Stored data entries
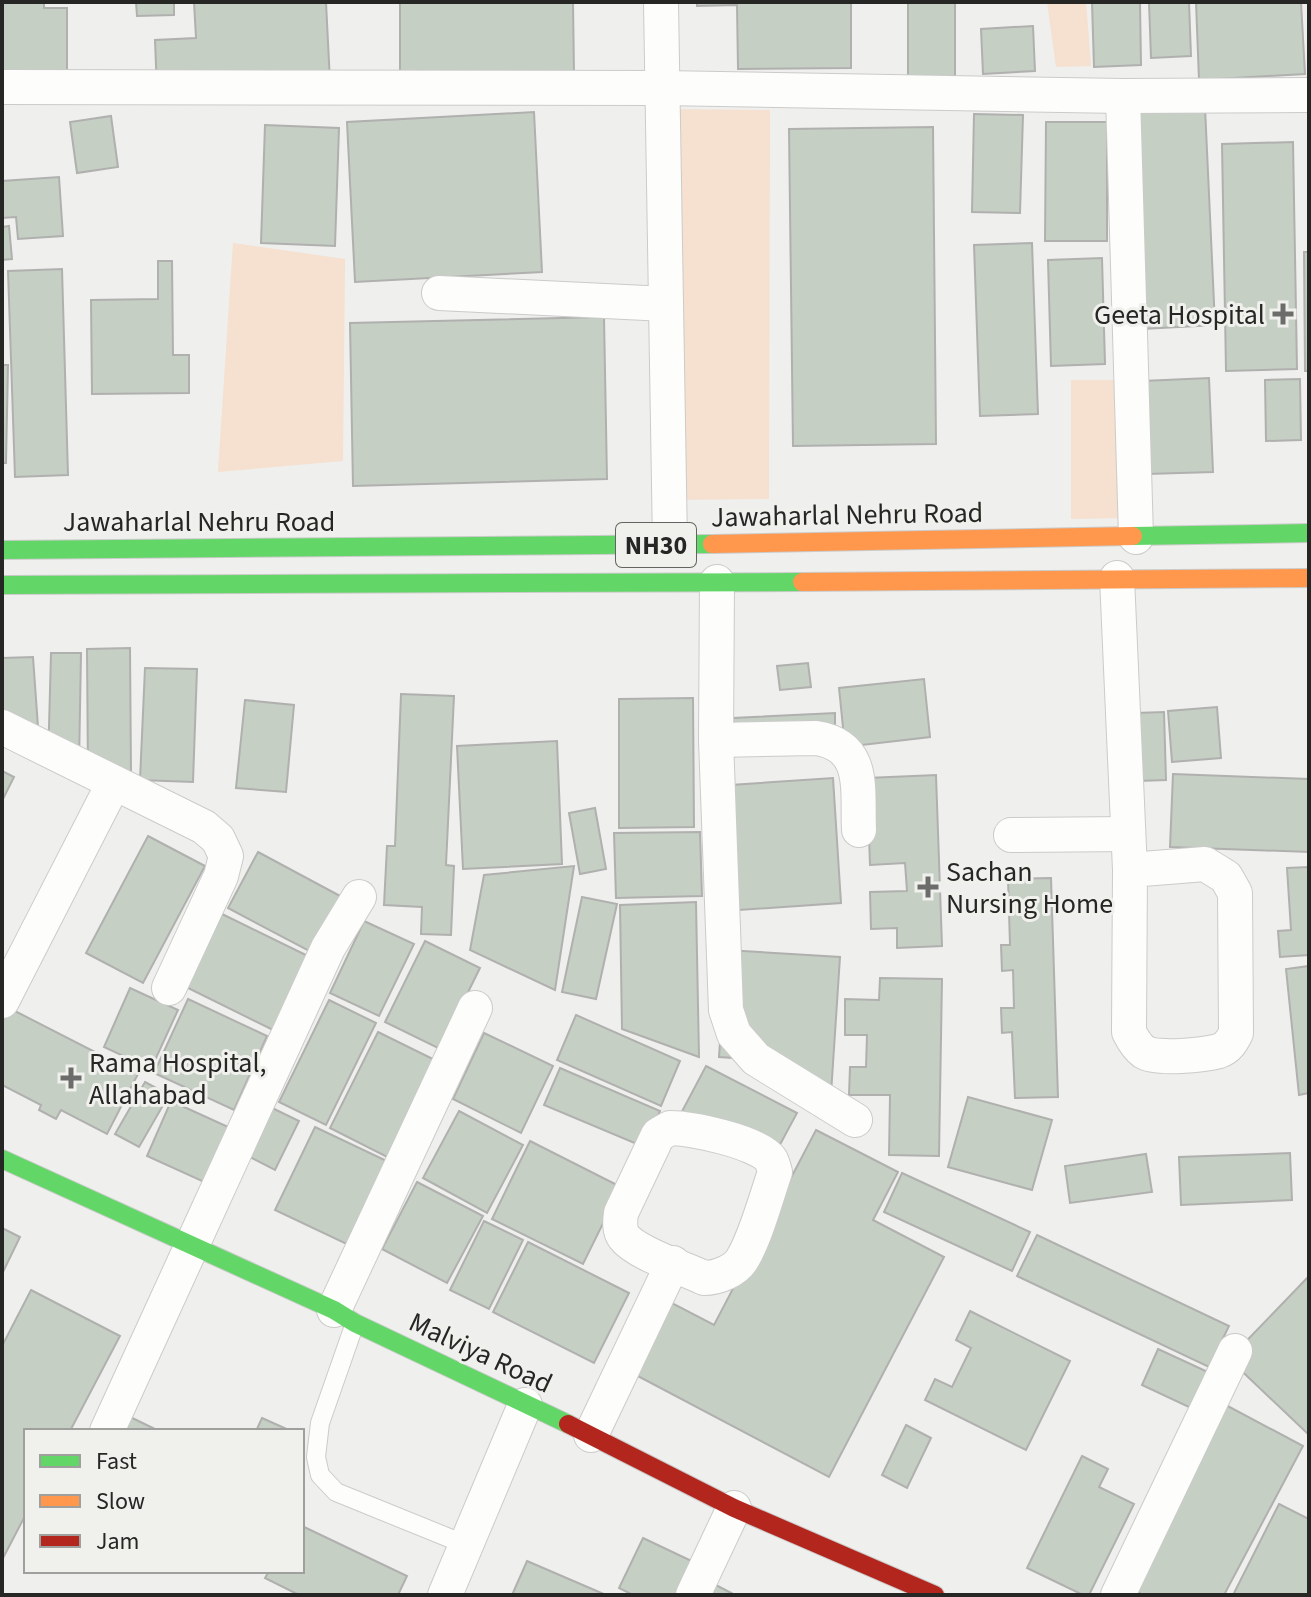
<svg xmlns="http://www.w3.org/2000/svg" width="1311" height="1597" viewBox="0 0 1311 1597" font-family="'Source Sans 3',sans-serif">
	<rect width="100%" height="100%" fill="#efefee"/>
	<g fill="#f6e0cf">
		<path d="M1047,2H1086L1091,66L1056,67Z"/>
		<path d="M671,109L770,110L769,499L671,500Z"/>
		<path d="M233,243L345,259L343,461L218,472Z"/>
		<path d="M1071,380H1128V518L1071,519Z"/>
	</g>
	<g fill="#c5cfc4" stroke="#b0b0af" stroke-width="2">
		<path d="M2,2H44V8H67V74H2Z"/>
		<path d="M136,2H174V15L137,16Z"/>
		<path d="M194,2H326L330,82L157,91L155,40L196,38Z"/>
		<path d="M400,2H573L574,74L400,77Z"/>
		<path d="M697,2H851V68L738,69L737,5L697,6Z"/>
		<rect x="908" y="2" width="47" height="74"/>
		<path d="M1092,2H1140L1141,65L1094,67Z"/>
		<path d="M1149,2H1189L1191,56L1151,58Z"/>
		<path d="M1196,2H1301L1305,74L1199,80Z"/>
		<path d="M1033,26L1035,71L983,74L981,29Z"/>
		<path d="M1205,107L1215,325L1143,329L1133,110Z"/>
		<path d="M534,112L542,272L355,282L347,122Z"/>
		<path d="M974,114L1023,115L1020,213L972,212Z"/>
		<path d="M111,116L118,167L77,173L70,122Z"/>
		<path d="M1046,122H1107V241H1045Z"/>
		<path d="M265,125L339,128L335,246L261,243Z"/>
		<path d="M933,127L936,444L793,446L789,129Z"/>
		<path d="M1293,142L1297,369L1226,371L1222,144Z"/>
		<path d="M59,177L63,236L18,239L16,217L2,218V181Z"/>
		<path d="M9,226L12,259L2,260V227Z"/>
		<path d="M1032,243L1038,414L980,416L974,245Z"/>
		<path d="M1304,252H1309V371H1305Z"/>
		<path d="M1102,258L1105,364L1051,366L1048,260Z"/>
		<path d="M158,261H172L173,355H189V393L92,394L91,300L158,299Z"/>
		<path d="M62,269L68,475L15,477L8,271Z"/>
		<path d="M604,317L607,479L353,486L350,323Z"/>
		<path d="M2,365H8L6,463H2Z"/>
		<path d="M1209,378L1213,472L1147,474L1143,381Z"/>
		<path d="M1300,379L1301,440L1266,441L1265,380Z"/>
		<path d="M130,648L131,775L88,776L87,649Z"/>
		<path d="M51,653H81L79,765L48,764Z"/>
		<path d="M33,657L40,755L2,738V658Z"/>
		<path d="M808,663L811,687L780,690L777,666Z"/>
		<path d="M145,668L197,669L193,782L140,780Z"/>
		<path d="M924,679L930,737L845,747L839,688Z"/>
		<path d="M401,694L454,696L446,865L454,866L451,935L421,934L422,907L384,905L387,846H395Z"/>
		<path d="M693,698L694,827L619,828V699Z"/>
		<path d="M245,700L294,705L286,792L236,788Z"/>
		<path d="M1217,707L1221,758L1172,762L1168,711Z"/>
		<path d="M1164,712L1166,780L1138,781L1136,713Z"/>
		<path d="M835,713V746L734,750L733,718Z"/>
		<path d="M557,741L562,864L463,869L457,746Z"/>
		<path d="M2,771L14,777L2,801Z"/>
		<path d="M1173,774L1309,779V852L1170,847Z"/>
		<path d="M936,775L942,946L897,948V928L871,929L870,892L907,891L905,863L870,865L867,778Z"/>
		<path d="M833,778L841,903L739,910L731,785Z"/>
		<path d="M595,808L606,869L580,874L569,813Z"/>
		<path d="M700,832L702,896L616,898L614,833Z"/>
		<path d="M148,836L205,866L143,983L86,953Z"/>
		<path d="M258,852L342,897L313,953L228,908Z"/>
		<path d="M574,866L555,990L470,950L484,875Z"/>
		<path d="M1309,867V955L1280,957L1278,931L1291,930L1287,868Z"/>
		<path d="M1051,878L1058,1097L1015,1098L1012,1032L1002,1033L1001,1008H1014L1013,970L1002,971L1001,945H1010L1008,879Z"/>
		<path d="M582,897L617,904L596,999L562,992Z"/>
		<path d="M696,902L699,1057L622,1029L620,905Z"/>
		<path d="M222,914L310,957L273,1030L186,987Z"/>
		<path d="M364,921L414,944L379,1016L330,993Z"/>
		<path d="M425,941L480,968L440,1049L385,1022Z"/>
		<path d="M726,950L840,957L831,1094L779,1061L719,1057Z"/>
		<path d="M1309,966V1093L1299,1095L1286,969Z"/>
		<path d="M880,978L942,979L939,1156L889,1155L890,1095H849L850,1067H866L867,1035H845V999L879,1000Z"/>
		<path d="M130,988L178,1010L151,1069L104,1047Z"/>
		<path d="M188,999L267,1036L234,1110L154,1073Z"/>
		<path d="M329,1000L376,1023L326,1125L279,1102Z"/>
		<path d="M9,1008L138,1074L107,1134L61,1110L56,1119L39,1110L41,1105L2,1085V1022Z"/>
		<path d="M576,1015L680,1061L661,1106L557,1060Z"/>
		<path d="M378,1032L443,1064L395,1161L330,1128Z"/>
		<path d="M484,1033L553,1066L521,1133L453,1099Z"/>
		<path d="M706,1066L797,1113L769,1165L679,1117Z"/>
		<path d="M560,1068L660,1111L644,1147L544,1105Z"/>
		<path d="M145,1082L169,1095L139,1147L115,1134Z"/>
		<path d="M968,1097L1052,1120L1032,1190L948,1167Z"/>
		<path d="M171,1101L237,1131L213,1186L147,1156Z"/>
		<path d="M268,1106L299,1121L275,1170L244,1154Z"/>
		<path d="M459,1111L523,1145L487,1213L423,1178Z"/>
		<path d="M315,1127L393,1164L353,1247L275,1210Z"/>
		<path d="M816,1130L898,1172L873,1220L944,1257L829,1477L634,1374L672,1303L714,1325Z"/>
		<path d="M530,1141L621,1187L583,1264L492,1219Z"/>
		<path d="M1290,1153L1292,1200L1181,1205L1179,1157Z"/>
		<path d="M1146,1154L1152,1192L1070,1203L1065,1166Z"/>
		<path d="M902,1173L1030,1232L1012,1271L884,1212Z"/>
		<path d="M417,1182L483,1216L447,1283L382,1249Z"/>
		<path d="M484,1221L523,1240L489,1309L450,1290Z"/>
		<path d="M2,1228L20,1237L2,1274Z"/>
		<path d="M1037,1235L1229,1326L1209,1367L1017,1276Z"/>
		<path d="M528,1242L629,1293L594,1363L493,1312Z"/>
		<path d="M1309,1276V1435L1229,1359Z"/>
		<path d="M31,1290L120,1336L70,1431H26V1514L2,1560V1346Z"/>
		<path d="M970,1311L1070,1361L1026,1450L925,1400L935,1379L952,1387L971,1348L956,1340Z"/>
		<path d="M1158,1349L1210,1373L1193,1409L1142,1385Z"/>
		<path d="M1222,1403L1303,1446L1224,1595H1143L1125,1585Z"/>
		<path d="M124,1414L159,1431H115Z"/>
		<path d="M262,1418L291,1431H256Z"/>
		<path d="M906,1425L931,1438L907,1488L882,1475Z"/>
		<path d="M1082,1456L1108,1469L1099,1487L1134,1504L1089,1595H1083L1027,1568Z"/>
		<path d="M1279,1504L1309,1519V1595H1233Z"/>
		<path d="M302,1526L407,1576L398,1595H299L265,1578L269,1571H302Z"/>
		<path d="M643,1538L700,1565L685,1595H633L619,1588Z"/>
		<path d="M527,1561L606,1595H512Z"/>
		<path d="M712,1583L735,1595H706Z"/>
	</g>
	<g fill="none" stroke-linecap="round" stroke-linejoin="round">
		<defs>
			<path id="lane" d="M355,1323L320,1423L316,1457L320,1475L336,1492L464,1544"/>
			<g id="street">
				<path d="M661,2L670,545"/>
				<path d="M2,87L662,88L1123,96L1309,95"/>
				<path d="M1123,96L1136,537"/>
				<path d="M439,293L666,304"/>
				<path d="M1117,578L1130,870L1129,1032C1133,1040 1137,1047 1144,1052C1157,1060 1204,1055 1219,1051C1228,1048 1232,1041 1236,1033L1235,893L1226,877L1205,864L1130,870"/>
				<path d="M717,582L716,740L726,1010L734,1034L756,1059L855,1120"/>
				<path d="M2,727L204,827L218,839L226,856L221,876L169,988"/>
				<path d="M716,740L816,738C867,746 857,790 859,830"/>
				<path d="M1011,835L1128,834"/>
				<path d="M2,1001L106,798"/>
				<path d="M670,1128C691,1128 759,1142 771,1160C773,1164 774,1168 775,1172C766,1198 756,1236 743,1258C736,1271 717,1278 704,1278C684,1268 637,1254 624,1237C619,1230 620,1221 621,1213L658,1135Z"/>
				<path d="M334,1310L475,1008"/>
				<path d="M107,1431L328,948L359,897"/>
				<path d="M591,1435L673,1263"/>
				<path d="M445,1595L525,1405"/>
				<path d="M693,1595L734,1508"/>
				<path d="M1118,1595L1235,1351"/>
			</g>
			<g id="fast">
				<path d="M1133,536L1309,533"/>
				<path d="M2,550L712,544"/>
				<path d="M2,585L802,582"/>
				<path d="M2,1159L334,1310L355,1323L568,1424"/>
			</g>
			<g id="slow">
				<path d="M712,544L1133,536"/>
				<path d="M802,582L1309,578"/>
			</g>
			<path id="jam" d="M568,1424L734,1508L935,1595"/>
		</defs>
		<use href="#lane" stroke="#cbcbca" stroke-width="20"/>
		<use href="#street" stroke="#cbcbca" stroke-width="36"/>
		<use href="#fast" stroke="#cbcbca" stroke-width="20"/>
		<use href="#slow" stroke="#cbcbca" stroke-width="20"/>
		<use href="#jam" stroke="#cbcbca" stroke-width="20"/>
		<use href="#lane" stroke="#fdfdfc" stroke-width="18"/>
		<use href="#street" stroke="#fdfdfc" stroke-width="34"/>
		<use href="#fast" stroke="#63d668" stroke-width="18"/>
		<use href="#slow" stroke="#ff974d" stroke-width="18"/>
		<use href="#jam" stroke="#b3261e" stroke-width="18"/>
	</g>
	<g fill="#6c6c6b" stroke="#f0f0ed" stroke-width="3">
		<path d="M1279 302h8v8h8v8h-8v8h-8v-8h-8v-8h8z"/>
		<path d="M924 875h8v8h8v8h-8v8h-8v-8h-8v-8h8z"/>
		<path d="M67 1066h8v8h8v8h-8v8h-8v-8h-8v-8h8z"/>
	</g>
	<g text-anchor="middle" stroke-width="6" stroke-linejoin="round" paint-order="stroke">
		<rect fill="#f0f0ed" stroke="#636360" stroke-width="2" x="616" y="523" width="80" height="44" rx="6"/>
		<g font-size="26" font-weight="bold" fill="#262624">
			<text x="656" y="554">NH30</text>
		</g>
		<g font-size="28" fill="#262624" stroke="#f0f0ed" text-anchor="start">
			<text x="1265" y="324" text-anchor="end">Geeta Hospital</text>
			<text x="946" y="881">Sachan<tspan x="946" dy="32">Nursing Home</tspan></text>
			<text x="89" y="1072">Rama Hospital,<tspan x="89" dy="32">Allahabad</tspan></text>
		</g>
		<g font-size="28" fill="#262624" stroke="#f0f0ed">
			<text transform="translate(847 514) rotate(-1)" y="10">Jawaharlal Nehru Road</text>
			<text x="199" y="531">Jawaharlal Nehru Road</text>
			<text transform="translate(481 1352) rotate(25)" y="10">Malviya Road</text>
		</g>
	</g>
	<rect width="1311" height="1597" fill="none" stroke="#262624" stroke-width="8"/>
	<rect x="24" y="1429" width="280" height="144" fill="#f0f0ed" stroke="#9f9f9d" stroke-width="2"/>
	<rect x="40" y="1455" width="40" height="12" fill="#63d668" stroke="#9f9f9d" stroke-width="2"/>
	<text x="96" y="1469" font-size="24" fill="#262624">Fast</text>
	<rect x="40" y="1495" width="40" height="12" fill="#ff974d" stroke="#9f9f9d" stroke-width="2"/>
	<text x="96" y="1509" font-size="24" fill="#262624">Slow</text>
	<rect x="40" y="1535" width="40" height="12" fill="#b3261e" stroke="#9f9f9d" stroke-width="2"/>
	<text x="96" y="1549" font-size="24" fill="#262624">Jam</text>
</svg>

## Task description
Report every line of the data above that contains the string "tspan" by copying it in full.

## Your response
			<text x="946" y="881">Sachan<tspan x="946" dy="32">Nursing Home</tspan></text>
			<text x="89" y="1072">Rama Hospital,<tspan x="89" dy="32">Allahabad</tspan></text>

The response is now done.